▶ _EXERCISE OBJECTIVE_
From first line to last, output the records below exactly.

[Records from a data source]
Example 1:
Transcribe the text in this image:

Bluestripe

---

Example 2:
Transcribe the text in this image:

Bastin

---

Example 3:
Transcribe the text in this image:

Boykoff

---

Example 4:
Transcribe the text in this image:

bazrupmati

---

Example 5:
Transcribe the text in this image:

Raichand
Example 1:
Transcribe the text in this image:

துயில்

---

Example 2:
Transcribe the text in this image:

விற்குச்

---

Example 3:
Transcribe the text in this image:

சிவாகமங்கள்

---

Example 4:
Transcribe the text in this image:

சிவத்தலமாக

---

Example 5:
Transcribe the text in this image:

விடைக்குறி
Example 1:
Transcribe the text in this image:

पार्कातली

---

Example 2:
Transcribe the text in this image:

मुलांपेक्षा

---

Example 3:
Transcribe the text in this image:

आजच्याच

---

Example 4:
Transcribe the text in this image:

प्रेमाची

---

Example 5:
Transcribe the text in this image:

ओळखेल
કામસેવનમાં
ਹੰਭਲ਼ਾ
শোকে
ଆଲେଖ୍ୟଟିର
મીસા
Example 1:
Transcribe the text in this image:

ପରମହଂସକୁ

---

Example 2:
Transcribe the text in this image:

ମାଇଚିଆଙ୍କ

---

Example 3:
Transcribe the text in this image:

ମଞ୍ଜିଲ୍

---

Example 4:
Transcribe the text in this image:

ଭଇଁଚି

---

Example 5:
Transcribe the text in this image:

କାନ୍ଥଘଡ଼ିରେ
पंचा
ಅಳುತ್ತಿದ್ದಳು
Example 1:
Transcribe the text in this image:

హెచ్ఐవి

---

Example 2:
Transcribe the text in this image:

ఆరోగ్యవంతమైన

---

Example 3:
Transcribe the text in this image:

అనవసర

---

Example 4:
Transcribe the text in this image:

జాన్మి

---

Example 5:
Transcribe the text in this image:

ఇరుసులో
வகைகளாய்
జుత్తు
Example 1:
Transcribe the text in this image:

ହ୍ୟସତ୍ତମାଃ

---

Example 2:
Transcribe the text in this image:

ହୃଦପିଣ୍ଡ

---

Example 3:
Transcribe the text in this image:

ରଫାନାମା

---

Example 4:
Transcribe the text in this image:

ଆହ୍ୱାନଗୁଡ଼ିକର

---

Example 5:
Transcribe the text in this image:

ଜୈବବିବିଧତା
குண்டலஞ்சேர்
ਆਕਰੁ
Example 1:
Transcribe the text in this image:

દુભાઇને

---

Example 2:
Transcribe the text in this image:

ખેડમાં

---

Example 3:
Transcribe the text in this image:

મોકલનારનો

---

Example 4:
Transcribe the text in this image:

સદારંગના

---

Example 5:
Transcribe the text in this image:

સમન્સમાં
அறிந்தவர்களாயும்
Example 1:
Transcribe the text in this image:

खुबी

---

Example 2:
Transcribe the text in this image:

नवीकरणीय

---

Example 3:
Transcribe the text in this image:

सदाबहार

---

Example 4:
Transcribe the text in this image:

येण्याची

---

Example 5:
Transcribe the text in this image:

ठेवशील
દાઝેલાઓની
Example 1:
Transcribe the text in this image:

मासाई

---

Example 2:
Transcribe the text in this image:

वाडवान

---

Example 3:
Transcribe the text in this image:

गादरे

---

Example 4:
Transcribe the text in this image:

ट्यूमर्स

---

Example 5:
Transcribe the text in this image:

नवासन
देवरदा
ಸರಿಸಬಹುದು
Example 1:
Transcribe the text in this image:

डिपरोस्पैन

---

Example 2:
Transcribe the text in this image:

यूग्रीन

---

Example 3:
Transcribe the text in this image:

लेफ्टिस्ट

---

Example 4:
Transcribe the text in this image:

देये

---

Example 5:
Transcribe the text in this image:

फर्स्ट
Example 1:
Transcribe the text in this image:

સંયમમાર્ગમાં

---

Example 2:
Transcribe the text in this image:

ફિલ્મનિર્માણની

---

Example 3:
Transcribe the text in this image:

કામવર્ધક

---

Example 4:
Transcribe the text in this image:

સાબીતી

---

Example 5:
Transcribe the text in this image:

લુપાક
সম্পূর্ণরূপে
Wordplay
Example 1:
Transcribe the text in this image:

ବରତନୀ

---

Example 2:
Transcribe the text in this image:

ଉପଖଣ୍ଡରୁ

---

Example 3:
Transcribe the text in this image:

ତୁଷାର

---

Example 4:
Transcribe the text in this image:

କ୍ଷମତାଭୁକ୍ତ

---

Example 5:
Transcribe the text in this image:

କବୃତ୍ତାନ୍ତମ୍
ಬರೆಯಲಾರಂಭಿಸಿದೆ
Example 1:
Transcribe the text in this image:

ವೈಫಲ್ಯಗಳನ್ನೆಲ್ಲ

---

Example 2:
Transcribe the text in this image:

▶ _YOUR RESPONSE_
Example 1:
Transcribe the text in this image:

Bluestripe

---

Example 2:
Transcribe the text in this image:

Bastin

---

Example 3:
Transcribe the text in this image:

Boykoff

---

Example 4:
Transcribe the text in this image:

bazrupmati

---

Example 5:
Transcribe the text in this image:

Raichand
Example 1:
Transcribe the text in this image:

துயில்

---

Example 2:
Transcribe the text in this image:

விற்குச்

---

Example 3:
Transcribe the text in this image:

சிவாகமங்கள்

---

Example 4:
Transcribe the text in this image:

சிவத்தலமாக

---

Example 5:
Transcribe the text in this image:

விடைக்குறி
Example 1:
Transcribe the text in this image:

पार्कातली

---

Example 2:
Transcribe the text in this image:

मुलांपेक्षा

---

Example 3:
Transcribe the text in this image:

आजच्याच

---

Example 4:
Transcribe the text in this image:

प्रेमाची

---

Example 5:
Transcribe the text in this image:

ओळखेल
કામસેવનમાં
ਹੰਭਲ਼ਾ
শোকে
ଆଲେଖ୍ୟଟିର
મીસા
Example 1:
Transcribe the text in this image:

ପରମହଂସକୁ

---

Example 2:
Transcribe the text in this image:

ମାଇଚିଆଙ୍କ

---

Example 3:
Transcribe the text in this image:

ମଞ୍ଜିଲ୍

---

Example 4:
Transcribe the text in this image:

ଭଇଁଚି

---

Example 5:
Transcribe the text in this image:

କାନ୍ଥଘଡ଼ିରେ
पंचा
ಅಳುತ್ತಿದ್ದಳು
Example 1:
Transcribe the text in this image:

హెచ్ఐవి

---

Example 2:
Transcribe the text in this image:

ఆరోగ్యవంతమైన

---

Example 3:
Transcribe the text in this image:

అనవసర

---

Example 4:
Transcribe the text in this image:

జాన్మి

---

Example 5:
Transcribe the text in this image:

ఇరుసులో
வகைகளாய்
జుత్తు
Example 1:
Transcribe the text in this image:

ହ୍ୟସତ୍ତମାଃ

---

Example 2:
Transcribe the text in this image:

ହୃଦପିଣ୍ଡ

---

Example 3:
Transcribe the text in this image:

ରଫାନାମା

---

Example 4:
Transcribe the text in this image:

ଆହ୍ୱାନଗୁଡ଼ିକର

---

Example 5:
Transcribe the text in this image:

ଜୈବବିବିଧତା
குண்டலஞ்சேர்
ਆਕਰੁ
Example 1:
Transcribe the text in this image:

દુભાઇને

---

Example 2:
Transcribe the text in this image:

ખેડમાં

---

Example 3:
Transcribe the text in this image:

મોકલનારનો

---

Example 4:
Transcribe the text in this image:

સદારંગના

---

Example 5:
Transcribe the text in this image:

સમન્સમાં
அறிந்தவர்களாயும்
Example 1:
Transcribe the text in this image:

खुबी

---

Example 2:
Transcribe the text in this image:

नवीकरणीय

---

Example 3:
Transcribe the text in this image:

सदाबहार

---

Example 4:
Transcribe the text in this image:

येण्याची

---

Example 5:
Transcribe the text in this image:

ठेवशील
દાઝેલાઓની
Example 1:
Transcribe the text in this image:

मासाई

---

Example 2:
Transcribe the text in this image:

वाडवान

---

Example 3:
Transcribe the text in this image:

गादरे

---

Example 4:
Transcribe the text in this image:

ट्यूमर्स

---

Example 5:
Transcribe the text in this image:

नवासन
देवरदा
ಸರಿಸಬಹುದು
Example 1:
Transcribe the text in this image:

डिपरोस्पैन

---

Example 2:
Transcribe the text in this image:

यूग्रीन

---

Example 3:
Transcribe the text in this image:

लेफ्टिस्ट

---

Example 4:
Transcribe the text in this image:

देये

---

Example 5:
Transcribe the text in this image:

फर्स्ट
Example 1:
Transcribe the text in this image:

સંયમમાર્ગમાં

---

Example 2:
Transcribe the text in this image:

ફિલ્મનિર્માણની

---

Example 3:
Transcribe the text in this image:

કામવર્ધક

---

Example 4:
Transcribe the text in this image:

સાબીતી

---

Example 5:
Transcribe the text in this image:

લુપાક
সম্পূর্ণরূপে
Wordplay
Example 1:
Transcribe the text in this image:

ବରତନୀ

---

Example 2:
Transcribe the text in this image:

ଉପଖଣ୍ଡରୁ

---

Example 3:
Transcribe the text in this image:

ତୁଷାର

---

Example 4:
Transcribe the text in this image:

କ୍ଷମତାଭୁକ୍ତ

---

Example 5:
Transcribe the text in this image:

କବୃତ୍ତାନ୍ତମ୍
ಬರೆಯಲಾರಂಭಿಸಿದೆ
Example 1:
Transcribe the text in this image:

ವೈಫಲ್ಯಗಳನ್ನೆಲ್ಲ

---

Example 2:
Transcribe the text in this image:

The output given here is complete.